### Aim of the exercise
Extract word for word the lines of the listing from its start to the line holding "left hip: (132, 161)", both ends kept; pictures are not part of the copy.

### Extracted data
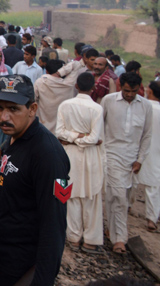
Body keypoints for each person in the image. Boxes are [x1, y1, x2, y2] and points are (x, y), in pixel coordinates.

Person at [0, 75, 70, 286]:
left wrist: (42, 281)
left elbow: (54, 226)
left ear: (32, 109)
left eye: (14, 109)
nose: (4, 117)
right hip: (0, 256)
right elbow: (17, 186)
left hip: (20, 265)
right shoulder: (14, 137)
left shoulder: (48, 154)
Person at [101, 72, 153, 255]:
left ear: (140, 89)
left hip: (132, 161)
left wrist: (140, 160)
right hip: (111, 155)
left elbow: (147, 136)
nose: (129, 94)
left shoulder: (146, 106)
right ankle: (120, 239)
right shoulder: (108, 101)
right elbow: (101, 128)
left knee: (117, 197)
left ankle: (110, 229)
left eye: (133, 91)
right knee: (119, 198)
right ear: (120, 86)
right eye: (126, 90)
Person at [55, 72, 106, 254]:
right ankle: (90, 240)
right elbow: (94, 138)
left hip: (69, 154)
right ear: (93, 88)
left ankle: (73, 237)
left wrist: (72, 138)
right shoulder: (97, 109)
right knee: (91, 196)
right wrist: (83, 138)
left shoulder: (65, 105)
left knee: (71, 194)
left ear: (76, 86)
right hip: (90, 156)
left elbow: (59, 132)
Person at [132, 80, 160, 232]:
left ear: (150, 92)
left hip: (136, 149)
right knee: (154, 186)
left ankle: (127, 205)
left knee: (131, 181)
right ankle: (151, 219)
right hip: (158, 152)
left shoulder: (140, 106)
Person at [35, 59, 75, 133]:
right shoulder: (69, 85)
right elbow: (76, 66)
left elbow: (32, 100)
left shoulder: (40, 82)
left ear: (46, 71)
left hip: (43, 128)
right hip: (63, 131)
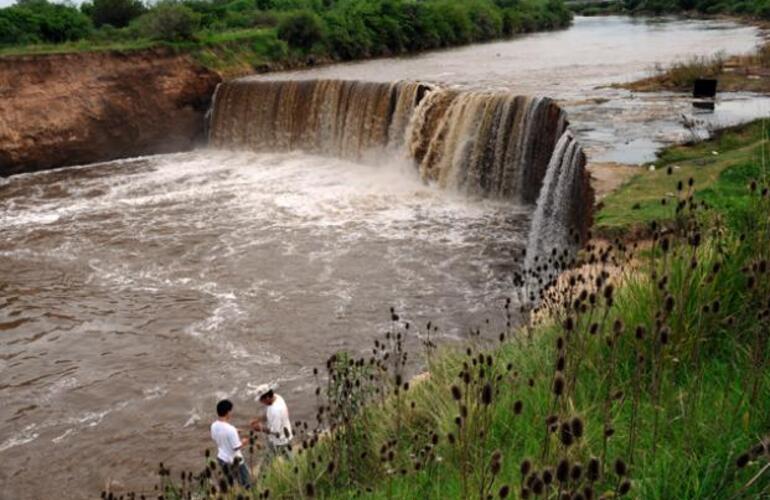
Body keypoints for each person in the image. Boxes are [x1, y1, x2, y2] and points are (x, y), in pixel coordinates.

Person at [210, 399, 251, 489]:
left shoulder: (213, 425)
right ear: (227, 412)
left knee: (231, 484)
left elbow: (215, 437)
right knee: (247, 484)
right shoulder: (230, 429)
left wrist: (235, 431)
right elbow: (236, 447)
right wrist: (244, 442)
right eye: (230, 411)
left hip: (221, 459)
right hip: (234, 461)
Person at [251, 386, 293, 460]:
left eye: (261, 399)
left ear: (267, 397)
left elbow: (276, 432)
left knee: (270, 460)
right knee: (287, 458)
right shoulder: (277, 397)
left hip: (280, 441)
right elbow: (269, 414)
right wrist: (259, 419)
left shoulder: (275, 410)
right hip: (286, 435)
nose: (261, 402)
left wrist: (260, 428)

### Result below
Body keypoints for each person in the image. Boxes are [x1, y1, x2, y2] and points are (x, y), in pixel coordinates.

Person at [0, 75, 70, 286]:
left wrist: (42, 281)
left elbow: (54, 226)
left ear: (32, 109)
left eye: (14, 109)
nose: (4, 117)
right hip: (0, 256)
right elbow: (17, 186)
left hip: (20, 265)
right shoulder: (14, 137)
left shoulder: (48, 154)
Person at [101, 72, 153, 255]:
left ear: (140, 89)
left hip: (132, 161)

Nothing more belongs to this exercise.